Dê continuidade ao relato sobre a estreia no trabalho de escola, começando logo após a última frase apresentada.

#### Texto fornecido
┏━━
Aquela minha estreia poderia ter sido apenas mais um trabalho de escola, mas foi bem mais, porque naquele dia descobri que havia alguém do meu lado, sempre, com uma força descomunal me empurrando para tudo que era bom nessa vida.
Assim que me lancei à frente e soltei a fala, a vi chegar. Trazia uma sacola de feira pendurada num dos braços e o rosto corado. Não sei se de emoção ou pelo sol de quarenta graus lá fora. Não sei mesmo se o sol estava lá fora ou se ela era, inteira, o próprio sol.
┗━━
#### Linhas registradas
┏━━
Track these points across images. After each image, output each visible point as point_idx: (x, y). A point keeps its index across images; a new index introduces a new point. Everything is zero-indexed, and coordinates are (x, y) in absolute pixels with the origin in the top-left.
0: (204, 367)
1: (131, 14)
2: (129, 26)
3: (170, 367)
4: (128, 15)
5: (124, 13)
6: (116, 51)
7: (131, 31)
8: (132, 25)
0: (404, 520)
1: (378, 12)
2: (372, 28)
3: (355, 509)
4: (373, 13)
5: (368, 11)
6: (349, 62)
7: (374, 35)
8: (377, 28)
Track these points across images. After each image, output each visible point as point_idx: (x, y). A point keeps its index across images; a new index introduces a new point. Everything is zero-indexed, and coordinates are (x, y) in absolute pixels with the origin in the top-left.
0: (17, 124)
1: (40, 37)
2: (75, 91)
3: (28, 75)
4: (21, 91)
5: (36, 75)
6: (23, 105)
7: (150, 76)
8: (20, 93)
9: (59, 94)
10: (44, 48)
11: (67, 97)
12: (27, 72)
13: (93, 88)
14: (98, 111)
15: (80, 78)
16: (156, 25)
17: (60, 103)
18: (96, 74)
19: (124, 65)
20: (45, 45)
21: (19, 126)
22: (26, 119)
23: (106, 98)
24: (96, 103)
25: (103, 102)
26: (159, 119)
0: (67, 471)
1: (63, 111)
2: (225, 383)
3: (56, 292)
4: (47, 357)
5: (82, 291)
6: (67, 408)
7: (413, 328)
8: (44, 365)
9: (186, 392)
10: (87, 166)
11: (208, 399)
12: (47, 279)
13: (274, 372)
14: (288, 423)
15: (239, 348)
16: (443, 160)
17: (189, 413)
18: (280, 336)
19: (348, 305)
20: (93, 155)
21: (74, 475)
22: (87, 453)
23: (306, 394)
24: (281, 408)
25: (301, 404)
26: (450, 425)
┗━━
┏━━
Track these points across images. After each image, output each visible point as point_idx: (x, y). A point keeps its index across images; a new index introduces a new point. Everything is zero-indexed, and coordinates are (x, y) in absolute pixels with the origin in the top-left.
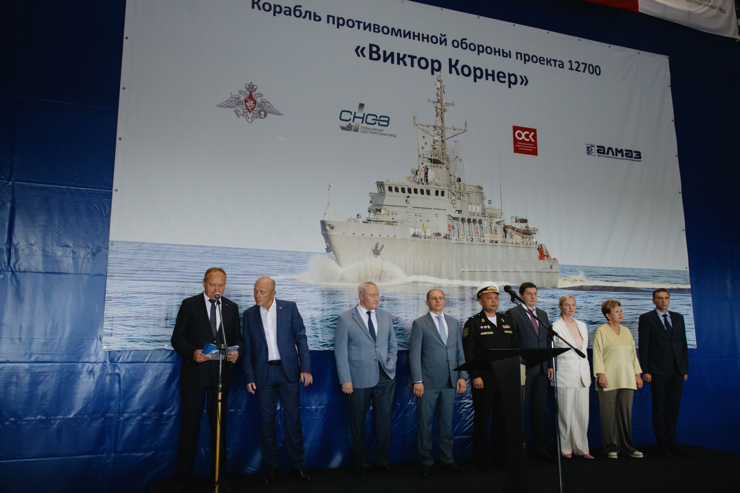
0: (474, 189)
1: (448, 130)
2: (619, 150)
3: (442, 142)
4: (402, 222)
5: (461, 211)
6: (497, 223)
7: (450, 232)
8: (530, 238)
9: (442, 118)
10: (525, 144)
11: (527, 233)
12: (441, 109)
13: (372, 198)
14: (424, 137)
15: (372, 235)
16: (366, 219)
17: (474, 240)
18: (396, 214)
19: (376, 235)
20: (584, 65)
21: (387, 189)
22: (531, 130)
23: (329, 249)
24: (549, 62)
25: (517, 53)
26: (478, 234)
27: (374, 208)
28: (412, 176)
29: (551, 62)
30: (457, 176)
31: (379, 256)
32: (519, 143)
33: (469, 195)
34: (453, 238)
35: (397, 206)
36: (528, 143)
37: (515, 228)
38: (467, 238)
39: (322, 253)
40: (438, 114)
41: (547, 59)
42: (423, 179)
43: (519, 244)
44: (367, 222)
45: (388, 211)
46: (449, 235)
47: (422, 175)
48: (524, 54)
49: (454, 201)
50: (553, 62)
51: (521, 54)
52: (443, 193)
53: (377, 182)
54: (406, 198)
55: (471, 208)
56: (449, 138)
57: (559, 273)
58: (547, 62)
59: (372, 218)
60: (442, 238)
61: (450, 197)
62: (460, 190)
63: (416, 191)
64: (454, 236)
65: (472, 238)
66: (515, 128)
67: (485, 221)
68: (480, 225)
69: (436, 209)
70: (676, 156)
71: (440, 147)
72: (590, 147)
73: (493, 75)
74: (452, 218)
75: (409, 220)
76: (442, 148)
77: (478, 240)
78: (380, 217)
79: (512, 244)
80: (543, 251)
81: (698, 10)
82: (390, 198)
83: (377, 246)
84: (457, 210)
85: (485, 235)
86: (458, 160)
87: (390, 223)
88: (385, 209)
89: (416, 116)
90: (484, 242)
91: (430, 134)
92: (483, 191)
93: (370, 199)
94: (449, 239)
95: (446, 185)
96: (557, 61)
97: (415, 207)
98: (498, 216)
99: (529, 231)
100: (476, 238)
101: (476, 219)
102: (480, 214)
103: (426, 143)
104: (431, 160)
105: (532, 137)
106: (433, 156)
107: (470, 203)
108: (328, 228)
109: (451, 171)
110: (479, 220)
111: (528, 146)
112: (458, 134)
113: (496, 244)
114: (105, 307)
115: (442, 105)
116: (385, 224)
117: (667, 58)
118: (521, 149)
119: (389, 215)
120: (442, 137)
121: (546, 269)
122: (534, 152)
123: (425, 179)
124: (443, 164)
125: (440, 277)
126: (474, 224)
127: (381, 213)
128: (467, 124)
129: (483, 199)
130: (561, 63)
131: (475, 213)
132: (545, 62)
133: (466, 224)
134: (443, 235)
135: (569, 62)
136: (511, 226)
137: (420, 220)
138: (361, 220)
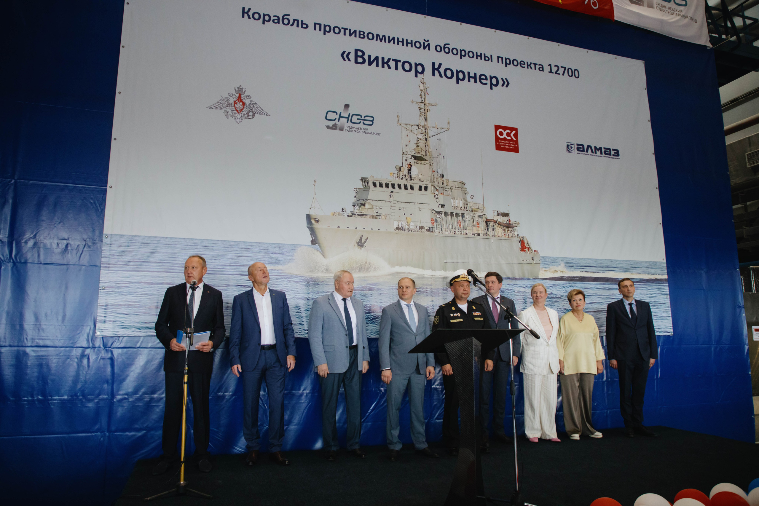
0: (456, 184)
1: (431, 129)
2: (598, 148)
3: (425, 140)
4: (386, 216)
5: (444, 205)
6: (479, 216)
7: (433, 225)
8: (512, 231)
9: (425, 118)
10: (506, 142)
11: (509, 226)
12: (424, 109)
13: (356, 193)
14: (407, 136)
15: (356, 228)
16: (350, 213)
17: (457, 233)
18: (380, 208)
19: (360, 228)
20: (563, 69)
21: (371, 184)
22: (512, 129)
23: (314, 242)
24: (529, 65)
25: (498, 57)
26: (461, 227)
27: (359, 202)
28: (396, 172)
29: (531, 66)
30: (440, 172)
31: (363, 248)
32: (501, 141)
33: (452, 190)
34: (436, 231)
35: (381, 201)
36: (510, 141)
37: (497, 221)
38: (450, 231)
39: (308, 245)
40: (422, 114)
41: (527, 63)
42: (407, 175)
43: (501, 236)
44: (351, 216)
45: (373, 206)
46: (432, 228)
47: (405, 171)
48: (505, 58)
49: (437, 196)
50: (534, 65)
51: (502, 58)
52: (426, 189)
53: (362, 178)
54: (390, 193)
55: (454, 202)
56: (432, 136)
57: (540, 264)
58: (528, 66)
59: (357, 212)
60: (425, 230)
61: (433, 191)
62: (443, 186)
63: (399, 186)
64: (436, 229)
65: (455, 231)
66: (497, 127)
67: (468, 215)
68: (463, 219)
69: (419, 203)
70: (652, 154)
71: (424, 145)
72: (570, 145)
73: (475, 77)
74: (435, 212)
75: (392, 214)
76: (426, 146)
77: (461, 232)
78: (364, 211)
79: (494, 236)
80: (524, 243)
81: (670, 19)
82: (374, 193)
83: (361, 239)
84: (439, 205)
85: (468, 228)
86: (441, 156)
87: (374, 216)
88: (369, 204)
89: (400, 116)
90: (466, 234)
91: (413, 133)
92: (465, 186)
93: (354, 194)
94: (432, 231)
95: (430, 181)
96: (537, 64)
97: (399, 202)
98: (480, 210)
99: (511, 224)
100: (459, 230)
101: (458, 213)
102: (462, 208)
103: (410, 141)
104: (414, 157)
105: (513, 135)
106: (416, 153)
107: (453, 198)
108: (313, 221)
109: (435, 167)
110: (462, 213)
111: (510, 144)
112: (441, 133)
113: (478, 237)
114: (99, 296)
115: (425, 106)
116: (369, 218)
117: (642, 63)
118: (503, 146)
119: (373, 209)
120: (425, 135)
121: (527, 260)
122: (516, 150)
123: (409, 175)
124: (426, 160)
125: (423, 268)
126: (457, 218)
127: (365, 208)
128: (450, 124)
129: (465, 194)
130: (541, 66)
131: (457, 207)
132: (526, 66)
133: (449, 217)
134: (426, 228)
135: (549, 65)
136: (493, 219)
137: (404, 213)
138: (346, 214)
┗━━
#### Resposta do exercício
Fomos cúmplices, eu e ela, a vida inteira. Dela eu herdei os altos e baixos. Em alguns momentos sou um mar de águas calmas e bastam alguns segundos para me transformar num rio pronto para despencar corredeira abaixo. Herdei também o horror pelas injustiças, pela deslealdade, pelo egoísmo, pela ganância. Levo comigo o apego à família, às raízes, a vontade de festa em cada coisa do dia. Levo comigo a fúria destemperada ao ver um amigo ou irmão sendo desmerecido ou pisado. Levo comigo as canções de ninar, o colo macio, o abraço silencioso, as histórias antes de dormir.
Levo comigo as broncas, o leite quente nas noites com febre, o sorriso iluminado, as danças em nossa sala, o amor maior.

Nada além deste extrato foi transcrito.